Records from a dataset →
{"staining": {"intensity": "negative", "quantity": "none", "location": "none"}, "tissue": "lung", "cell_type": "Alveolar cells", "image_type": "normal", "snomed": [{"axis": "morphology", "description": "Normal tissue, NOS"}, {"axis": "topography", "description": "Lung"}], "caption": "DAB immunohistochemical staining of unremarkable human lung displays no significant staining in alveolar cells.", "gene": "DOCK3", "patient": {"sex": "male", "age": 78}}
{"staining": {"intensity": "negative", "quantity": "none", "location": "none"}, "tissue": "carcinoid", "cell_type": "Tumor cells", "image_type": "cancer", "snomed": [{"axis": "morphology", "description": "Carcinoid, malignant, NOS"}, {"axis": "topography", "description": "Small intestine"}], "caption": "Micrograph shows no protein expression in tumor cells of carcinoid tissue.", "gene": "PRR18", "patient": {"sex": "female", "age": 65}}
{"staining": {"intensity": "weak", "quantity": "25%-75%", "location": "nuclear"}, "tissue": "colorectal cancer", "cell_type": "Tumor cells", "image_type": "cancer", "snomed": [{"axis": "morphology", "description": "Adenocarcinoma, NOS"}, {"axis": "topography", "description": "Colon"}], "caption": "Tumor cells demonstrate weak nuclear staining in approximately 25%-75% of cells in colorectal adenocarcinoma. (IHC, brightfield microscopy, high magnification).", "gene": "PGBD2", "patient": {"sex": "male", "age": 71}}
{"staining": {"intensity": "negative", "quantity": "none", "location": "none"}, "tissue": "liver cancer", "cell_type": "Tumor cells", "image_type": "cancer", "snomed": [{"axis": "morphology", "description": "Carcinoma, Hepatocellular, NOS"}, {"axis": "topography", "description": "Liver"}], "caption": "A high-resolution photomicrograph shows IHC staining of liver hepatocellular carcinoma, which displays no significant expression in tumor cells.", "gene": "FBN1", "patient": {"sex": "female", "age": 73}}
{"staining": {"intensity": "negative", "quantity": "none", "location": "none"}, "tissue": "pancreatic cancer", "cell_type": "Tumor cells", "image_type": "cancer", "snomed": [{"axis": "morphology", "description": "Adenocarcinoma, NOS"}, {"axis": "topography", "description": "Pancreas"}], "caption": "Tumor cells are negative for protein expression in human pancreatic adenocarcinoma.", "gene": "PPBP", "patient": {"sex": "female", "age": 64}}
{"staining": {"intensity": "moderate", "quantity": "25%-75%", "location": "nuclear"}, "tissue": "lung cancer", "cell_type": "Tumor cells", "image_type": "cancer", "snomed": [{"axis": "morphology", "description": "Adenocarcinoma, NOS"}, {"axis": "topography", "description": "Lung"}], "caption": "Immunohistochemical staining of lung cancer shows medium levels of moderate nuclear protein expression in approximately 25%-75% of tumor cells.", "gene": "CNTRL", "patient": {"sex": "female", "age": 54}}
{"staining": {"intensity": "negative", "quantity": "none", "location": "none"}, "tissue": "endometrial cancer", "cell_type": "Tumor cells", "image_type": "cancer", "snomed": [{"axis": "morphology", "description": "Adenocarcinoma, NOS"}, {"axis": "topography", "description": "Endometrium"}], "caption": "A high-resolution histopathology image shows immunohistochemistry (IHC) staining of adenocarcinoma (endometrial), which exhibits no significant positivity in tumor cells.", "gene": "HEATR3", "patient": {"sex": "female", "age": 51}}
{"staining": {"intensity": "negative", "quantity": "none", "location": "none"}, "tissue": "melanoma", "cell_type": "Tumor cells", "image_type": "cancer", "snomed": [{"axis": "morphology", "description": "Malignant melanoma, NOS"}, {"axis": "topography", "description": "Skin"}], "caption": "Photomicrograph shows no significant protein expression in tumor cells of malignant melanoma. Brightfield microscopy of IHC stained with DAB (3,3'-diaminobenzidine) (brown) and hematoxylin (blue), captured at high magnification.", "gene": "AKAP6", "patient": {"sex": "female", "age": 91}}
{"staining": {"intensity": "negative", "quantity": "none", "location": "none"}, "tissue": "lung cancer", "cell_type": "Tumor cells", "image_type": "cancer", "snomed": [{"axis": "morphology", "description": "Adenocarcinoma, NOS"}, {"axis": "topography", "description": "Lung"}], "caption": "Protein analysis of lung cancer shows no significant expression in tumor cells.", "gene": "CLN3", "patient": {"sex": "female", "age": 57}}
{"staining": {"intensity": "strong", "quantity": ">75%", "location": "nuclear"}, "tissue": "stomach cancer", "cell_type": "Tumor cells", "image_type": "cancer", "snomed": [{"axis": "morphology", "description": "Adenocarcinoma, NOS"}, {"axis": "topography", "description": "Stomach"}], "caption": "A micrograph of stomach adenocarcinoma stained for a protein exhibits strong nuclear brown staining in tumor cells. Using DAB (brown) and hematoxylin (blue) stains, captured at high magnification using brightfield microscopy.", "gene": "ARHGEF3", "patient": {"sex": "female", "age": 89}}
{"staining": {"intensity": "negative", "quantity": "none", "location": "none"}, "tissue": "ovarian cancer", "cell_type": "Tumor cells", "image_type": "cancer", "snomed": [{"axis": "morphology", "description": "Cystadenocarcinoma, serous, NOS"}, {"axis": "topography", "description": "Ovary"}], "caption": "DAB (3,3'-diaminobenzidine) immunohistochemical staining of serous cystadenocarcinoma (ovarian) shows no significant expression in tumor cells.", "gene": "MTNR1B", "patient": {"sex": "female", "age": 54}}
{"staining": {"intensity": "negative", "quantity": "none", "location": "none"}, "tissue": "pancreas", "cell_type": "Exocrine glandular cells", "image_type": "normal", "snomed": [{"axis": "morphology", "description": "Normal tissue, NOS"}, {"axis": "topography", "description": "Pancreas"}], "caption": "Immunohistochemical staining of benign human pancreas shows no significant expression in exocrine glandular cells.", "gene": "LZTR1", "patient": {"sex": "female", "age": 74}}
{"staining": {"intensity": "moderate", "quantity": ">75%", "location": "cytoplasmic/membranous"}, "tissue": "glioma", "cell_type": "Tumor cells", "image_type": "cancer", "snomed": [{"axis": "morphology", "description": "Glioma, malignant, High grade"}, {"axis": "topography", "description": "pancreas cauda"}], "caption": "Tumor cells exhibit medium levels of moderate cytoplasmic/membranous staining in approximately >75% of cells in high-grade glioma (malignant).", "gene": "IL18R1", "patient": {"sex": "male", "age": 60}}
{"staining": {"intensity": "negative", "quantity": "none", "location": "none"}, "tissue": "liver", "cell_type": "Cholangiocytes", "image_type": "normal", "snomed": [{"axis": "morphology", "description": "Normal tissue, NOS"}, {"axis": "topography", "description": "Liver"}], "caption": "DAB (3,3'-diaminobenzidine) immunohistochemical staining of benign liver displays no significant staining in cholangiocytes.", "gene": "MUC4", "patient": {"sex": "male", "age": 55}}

Work order →
Copy every record above exactly as it is.

Reply to the exercise →
{"staining": {"intensity": "negative", "quantity": "none", "location": "none"}, "tissue": "lung", "cell_type": "Alveolar cells", "image_type": "normal", "snomed": [{"axis": "morphology", "description": "Normal tissue, NOS"}, {"axis": "topography", "description": "Lung"}], "caption": "DAB immunohistochemical staining of unremarkable human lung displays no significant staining in alveolar cells.", "gene": "DOCK3", "patient": {"sex": "male", "age": 78}}
{"staining": {"intensity": "negative", "quantity": "none", "location": "none"}, "tissue": "carcinoid", "cell_type": "Tumor cells", "image_type": "cancer", "snomed": [{"axis": "morphology", "description": "Carcinoid, malignant, NOS"}, {"axis": "topography", "description": "Small intestine"}], "caption": "Micrograph shows no protein expression in tumor cells of carcinoid tissue.", "gene": "PRR18", "patient": {"sex": "female", "age": 65}}
{"staining": {"intensity": "weak", "quantity": "25%-75%", "location": "nuclear"}, "tissue": "colorectal cancer", "cell_type": "Tumor cells", "image_type": "cancer", "snomed": [{"axis": "morphology", "description": "Adenocarcinoma, NOS"}, {"axis": "topography", "description": "Colon"}], "caption": "Tumor cells demonstrate weak nuclear staining in approximately 25%-75% of cells in colorectal adenocarcinoma. (IHC, brightfield microscopy, high magnification).", "gene": "PGBD2", "patient": {"sex": "male", "age": 71}}
{"staining": {"intensity": "negative", "quantity": "none", "location": "none"}, "tissue": "liver cancer", "cell_type": "Tumor cells", "image_type": "cancer", "snomed": [{"axis": "morphology", "description": "Carcinoma, Hepatocellular, NOS"}, {"axis": "topography", "description": "Liver"}], "caption": "A high-resolution photomicrograph shows IHC staining of liver hepatocellular carcinoma, which displays no significant expression in tumor cells.", "gene": "FBN1", "patient": {"sex": "female", "age": 73}}
{"staining": {"intensity": "negative", "quantity": "none", "location": "none"}, "tissue": "pancreatic cancer", "cell_type": "Tumor cells", "image_type": "cancer", "snomed": [{"axis": "morphology", "description": "Adenocarcinoma, NOS"}, {"axis": "topography", "description": "Pancreas"}], "caption": "Tumor cells are negative for protein expression in human pancreatic adenocarcinoma.", "gene": "PPBP", "patient": {"sex": "female", "age": 64}}
{"staining": {"intensity": "moderate", "quantity": "25%-75%", "location": "nuclear"}, "tissue": "lung cancer", "cell_type": "Tumor cells", "image_type": "cancer", "snomed": [{"axis": "morphology", "description": "Adenocarcinoma, NOS"}, {"axis": "topography", "description": "Lung"}], "caption": "Immunohistochemical staining of lung cancer shows medium levels of moderate nuclear protein expression in approximately 25%-75% of tumor cells.", "gene": "CNTRL", "patient": {"sex": "female", "age": 54}}
{"staining": {"intensity": "negative", "quantity": "none", "location": "none"}, "tissue": "endometrial cancer", "cell_type": "Tumor cells", "image_type": "cancer", "snomed": [{"axis": "morphology", "description": "Adenocarcinoma, NOS"}, {"axis": "topography", "description": "Endometrium"}], "caption": "A high-resolution histopathology image shows immunohistochemistry (IHC) staining of adenocarcinoma (endometrial), which exhibits no significant positivity in tumor cells.", "gene": "HEATR3", "patient": {"sex": "female", "age": 51}}
{"staining": {"intensity": "negative", "quantity": "none", "location": "none"}, "tissue": "melanoma", "cell_type": "Tumor cells", "image_type": "cancer", "snomed": [{"axis": "morphology", "description": "Malignant melanoma, NOS"}, {"axis": "topography", "description": "Skin"}], "caption": "Photomicrograph shows no significant protein expression in tumor cells of malignant melanoma. Brightfield microscopy of IHC stained with DAB (3,3'-diaminobenzidine) (brown) and hematoxylin (blue), captured at high magnification.", "gene": "AKAP6", "patient": {"sex": "female", "age": 91}}
{"staining": {"intensity": "negative", "quantity": "none", "location": "none"}, "tissue": "lung cancer", "cell_type": "Tumor cells", "image_type": "cancer", "snomed": [{"axis": "morphology", "description": "Adenocarcinoma, NOS"}, {"axis": "topography", "description": "Lung"}], "caption": "Protein analysis of lung cancer shows no significant expression in tumor cells.", "gene": "CLN3", "patient": {"sex": "female", "age": 57}}
{"staining": {"intensity": "strong", "quantity": ">75%", "location": "nuclear"}, "tissue": "stomach cancer", "cell_type": "Tumor cells", "image_type": "cancer", "snomed": [{"axis": "morphology", "description": "Adenocarcinoma, NOS"}, {"axis": "topography", "description": "Stomach"}], "caption": "A micrograph of stomach adenocarcinoma stained for a protein exhibits strong nuclear brown staining in tumor cells. Using DAB (brown) and hematoxylin (blue) stains, captured at high magnification using brightfield microscopy.", "gene": "ARHGEF3", "patient": {"sex": "female", "age": 89}}
{"staining": {"intensity": "negative", "quantity": "none", "location": "none"}, "tissue": "ovarian cancer", "cell_type": "Tumor cells", "image_type": "cancer", "snomed": [{"axis": "morphology", "description": "Cystadenocarcinoma, serous, NOS"}, {"axis": "topography", "description": "Ovary"}], "caption": "DAB (3,3'-diaminobenzidine) immunohistochemical staining of serous cystadenocarcinoma (ovarian) shows no significant expression in tumor cells.", "gene": "MTNR1B", "patient": {"sex": "female", "age": 54}}
{"staining": {"intensity": "negative", "quantity": "none", "location": "none"}, "tissue": "pancreas", "cell_type": "Exocrine glandular cells", "image_type": "normal", "snomed": [{"axis": "morphology", "description": "Normal tissue, NOS"}, {"axis": "topography", "description": "Pancreas"}], "caption": "Immunohistochemical staining of benign human pancreas shows no significant expression in exocrine glandular cells.", "gene": "LZTR1", "patient": {"sex": "female", "age": 74}}
{"staining": {"intensity": "moderate", "quantity": ">75%", "location": "cytoplasmic/membranous"}, "tissue": "glioma", "cell_type": "Tumor cells", "image_type": "cancer", "snomed": [{"axis": "morphology", "description": "Glioma, malignant, High grade"}, {"axis": "topography", "description": "pancreas cauda"}], "caption": "Tumor cells exhibit medium levels of moderate cytoplasmic/membranous staining in approximately >75% of cells in high-grade glioma (malignant).", "gene": "IL18R1", "patient": {"sex": "male", "age": 60}}
{"staining": {"intensity": "negative", "quantity": "none", "location": "none"}, "tissue": "liver", "cell_type": "Cholangiocytes", "image_type": "normal", "snomed": [{"axis": "morphology", "description": "Normal tissue, NOS"}, {"axis": "topography", "description": "Liver"}], "caption": "DAB (3,3'-diaminobenzidine) immunohistochemical staining of benign liver displays no significant staining in cholangiocytes.", "gene": "MUC4", "patient": {"sex": "male", "age": 55}}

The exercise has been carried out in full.